## TEXT
As illustrated, method 310 include performing block 314 if the distance is less than the threshold distance in block 313. Block 314 includes calculating a relative angle θ between the host vehicle and the remote vehicle (e.g., as described with respect to block 104, 304). Method 310 further comprises evaluating 315 a relative angle condition based on the calculated relative angle θ. As illustrated, block 315 comprises determining if an absolute value of the relative angle is less than a threshold. For example, the threshold may be indicative of a remote vehicle in the same lane as the host vehicle. In some examples, the lower threshold may comprise an angle threshold between 2° and 8°. For instance, the threshold may be 5°. Of course, as described above, block 315 may comprise determining if the relative angle is between a first threshold between −2° and −8° and a second threshold between 2° and 8°. If the relative angle exceeds the threshold, then remote vehicle may be determined to be in a different lane (or behind) compared to the host vehicle, and the method may return to block 311.
In some examples, method 310 may include block 316, which may include evaluating an acceleration condition based on the second vehicle acceleration. For example, block 316 may comprise determining if the remote vehicle is performing a hard brake. For instance, block 316 may comprise determining if the remote vehicle is accelerating below a threshold lower than −0.3 g, −0.4 g, etc. As discussed above with respect to other thresholds, the acceleration threshold may be user configured, based on a host vehicle type, based on a typical safe margin, etc.
In some examples, method 310 may include block 317, which may include detecting the vehicle safety condition as an emergency electronic brake light condition based on the acceleration condition (e.g., block 106). In some examples, block 317 may further comprise outputting a warning or performing a driving maneuver (e.g., block 107). For example, block 317 may comprise outputting a visual warning, audible tone, haptic warnings, etc. As another example, block 317 may comprise performing a maneuver such as applying the host vehicle brakes, changing lanes, etc.

## ACTIVITY
Update the stretch of the brake-light passage from "In some examples, method 310 may include block 317, which" through "changing lanes, etc." so that "action" stands in place of each "maneuver".

## DATA

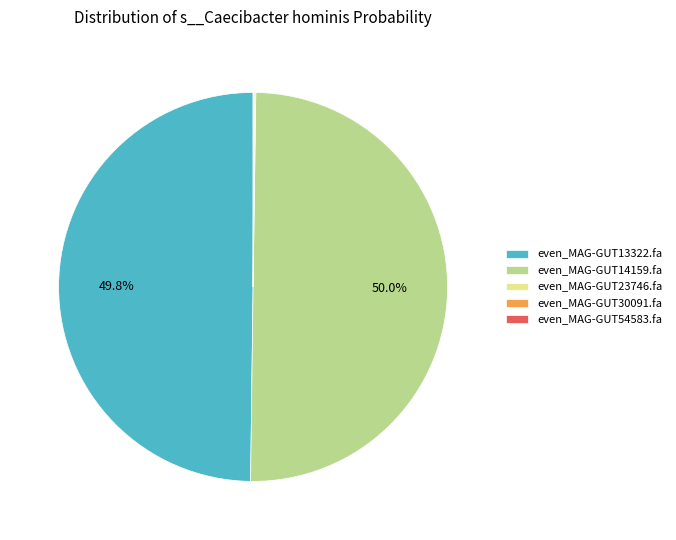

How much of the chart is everything except even_MAG-GUT13322.fa?

50.2%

## RESULT
In some examples, method 310 may include block 317, which may include detecting the vehicle safety condition as an emergency electronic brake light condition based on the acceleration condition (e.g., block 106). In some examples, block 317 may further comprise outputting a warning or performing a driving action (e.g., block 107). For example, block 317 may comprise outputting a visual warning, audible tone, haptic warnings, etc. As another example, block 317 may comprise performing a action such as applying the host vehicle brakes, changing lanes, etc.